If you cannot use the provided binaries, you need to compile them by yourself. The compilation options are defined in the file "settings.h". They are:
PRECISION. Might have two values: 1 - single, uses type 'float'. 2 - double, uses type 'double'. The second version has not been tested.
PRECISION_EPS. Equal to 1e-6 by default. For consistency purposes all values that are less than it are assigned to 0.
Linux - adjust the paths in the './c++/Makefile' file and run "make". That should be enough.
Windows - has been tested long time ago.
1) Using 'compile' script. While CPU compilation is easy, the GPU compilation is tricky and might take some efforts to do it. First of all, run 'mex -setup' in order to check that you have a proper C++ compiler.

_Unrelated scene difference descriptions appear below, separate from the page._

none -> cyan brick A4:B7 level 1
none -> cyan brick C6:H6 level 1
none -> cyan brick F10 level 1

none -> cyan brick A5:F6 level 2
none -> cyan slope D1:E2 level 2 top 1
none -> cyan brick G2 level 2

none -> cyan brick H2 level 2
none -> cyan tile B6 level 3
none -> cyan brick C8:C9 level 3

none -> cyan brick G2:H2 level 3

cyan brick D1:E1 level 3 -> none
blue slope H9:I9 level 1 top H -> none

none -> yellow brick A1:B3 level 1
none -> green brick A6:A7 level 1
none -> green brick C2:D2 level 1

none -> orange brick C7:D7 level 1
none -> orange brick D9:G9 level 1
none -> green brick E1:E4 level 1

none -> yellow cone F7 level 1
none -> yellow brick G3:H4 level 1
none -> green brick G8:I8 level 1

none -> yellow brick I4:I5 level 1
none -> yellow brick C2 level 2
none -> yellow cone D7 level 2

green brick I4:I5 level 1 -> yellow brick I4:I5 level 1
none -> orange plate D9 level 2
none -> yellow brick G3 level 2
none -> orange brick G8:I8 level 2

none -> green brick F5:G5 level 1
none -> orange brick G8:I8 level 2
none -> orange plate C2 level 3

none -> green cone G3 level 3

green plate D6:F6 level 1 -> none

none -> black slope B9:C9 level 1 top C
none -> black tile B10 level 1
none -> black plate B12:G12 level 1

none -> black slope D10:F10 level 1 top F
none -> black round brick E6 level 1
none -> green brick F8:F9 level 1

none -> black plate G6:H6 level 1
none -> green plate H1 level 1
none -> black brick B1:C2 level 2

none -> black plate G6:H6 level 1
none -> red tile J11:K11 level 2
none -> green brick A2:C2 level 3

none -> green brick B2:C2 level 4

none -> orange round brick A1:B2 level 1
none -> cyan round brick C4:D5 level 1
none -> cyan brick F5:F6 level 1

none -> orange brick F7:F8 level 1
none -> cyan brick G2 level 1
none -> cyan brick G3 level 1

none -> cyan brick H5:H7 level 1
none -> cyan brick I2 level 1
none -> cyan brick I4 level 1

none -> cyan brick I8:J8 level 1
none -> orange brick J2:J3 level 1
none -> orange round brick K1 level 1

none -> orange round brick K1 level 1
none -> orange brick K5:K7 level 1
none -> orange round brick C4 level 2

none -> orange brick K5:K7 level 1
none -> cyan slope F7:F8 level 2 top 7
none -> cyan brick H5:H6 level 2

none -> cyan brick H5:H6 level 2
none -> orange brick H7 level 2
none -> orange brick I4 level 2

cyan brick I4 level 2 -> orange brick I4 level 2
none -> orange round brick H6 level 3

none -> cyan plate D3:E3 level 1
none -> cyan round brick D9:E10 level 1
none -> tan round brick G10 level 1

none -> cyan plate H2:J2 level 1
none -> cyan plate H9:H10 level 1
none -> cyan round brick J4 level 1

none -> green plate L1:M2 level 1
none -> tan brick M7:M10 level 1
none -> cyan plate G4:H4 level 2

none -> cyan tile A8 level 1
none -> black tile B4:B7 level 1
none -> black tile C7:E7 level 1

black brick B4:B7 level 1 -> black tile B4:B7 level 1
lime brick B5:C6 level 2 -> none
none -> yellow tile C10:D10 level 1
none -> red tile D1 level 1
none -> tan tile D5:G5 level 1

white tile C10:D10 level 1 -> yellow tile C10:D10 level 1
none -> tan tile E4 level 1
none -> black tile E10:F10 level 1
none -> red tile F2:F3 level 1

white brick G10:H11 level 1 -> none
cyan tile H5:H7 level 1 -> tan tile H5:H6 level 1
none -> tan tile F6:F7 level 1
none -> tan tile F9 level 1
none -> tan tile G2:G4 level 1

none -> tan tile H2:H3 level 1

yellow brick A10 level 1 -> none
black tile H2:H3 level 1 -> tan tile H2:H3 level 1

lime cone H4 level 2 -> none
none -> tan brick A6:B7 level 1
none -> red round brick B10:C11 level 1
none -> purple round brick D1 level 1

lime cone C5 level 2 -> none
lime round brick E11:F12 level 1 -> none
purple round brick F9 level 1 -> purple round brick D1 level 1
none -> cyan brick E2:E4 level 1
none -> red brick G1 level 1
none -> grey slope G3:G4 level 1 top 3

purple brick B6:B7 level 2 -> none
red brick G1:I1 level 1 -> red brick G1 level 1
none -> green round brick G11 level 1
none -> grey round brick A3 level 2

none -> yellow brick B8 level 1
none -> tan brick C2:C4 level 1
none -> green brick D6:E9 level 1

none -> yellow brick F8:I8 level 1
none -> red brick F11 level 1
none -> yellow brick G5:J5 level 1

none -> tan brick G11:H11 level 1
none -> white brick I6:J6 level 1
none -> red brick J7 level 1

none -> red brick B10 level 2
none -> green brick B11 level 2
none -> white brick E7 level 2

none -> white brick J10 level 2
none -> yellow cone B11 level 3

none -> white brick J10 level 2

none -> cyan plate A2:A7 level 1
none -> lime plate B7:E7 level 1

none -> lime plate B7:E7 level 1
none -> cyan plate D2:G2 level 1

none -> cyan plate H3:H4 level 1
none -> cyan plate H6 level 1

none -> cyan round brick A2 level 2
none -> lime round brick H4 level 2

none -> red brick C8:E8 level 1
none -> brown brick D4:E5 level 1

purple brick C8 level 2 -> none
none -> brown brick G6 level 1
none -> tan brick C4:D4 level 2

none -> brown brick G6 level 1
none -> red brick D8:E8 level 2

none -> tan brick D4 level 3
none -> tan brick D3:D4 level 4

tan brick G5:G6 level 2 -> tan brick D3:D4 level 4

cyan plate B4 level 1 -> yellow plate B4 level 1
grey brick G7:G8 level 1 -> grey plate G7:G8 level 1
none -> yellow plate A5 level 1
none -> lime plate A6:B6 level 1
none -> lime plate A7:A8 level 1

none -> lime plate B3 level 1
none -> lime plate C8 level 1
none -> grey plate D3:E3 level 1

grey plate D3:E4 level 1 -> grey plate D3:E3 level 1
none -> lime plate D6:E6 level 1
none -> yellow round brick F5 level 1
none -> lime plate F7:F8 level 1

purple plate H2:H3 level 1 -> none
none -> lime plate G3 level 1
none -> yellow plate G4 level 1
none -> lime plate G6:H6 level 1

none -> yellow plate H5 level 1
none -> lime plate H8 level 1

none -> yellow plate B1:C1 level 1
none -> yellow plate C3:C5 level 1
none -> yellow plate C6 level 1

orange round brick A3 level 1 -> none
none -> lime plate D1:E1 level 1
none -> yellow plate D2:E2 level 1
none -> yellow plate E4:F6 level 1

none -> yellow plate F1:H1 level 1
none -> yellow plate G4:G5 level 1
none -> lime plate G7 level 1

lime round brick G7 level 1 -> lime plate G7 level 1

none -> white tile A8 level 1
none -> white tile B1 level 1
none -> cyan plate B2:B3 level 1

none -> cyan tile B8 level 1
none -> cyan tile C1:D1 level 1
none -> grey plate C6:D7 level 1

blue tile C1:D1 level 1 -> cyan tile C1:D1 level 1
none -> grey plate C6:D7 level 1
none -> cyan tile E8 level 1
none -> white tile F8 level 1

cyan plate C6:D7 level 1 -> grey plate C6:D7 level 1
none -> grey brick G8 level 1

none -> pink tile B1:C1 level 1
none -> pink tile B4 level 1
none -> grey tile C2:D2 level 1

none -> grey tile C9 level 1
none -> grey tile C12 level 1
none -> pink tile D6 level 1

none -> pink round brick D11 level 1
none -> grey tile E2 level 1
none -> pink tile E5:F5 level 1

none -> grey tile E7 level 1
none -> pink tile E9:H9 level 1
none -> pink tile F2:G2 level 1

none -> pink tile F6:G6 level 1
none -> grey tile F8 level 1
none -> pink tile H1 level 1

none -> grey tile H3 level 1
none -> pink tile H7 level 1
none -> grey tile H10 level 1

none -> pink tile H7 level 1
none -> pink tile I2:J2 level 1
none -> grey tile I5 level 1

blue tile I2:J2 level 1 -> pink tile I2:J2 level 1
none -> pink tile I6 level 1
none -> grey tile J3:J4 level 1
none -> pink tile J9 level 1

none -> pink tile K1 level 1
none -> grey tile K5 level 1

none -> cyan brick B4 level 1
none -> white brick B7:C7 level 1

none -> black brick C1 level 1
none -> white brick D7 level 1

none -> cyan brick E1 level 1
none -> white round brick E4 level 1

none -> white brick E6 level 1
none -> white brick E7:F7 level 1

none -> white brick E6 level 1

If not, install it. You need either a full version of Visual Studio or an express version with Microsoft SDK, that are free. Of course, you need to install CUDA as well. Download it from NVIDIA site. The CUDA settings for 'mex' are located in file with the name like "mex_CUDA_win64.xml". Read more on the MathWorks website. You must have this file in your Matlab folder. The one that works for me is located in "./c++/cuda" folder. Adjust your Microsoft SDK and CUDA folders, CUDA computation capability and other options there. Make sure you have proper values of environment variables 'CUDA_PATH' and 'VS100COMNTOOLS'. You can do it using functions 'getenv' and 'setenv'. If you don't do it, you might get an error "No supported compiler or SDK was found". You might also get an error about the file 'vcvars64.bat'. In this case use the one that is located in "./c++/cuda" folder. Adjust the path in it as well. After that you should be able to compile.
2) Using Visual Studio project.
This is a project to compile 'cnntrain_mex'. Add all '.h', '.cpp' and '.cu' files, adjust paths in Include and Libraries fields, and enjoy incremental compilation every time you change just one single file. Create similar project with the same settings to compile 'classify' and 'genweights'.
LOADING PRETRAINED WEIGHTS
It is possible to use pretrained models from MatConvNet. Given that you reconstruct the same architecture, you can use the function 'import_weights.m' to load the pretrained weights to the network. An example for fully convolutional network is provided.
mnist.m - provides an example of training a convolutional network on MNIST dataset. The error after 5 epochs should be close to 1%.
fcn_test.m - provides an example of loading pretrained weights from MatConvNet and segmenting the images. On the provided test set, which is smaller than the original PASCAL test set, the results should be (meanIU = 0.5188, pixelAccuracy = 0.8766, meanAccuracy = 0.6574). This is because one of the classes is not presented, so its IU is 0.
- When you change gpu index, the first time it might fail. Just run it again.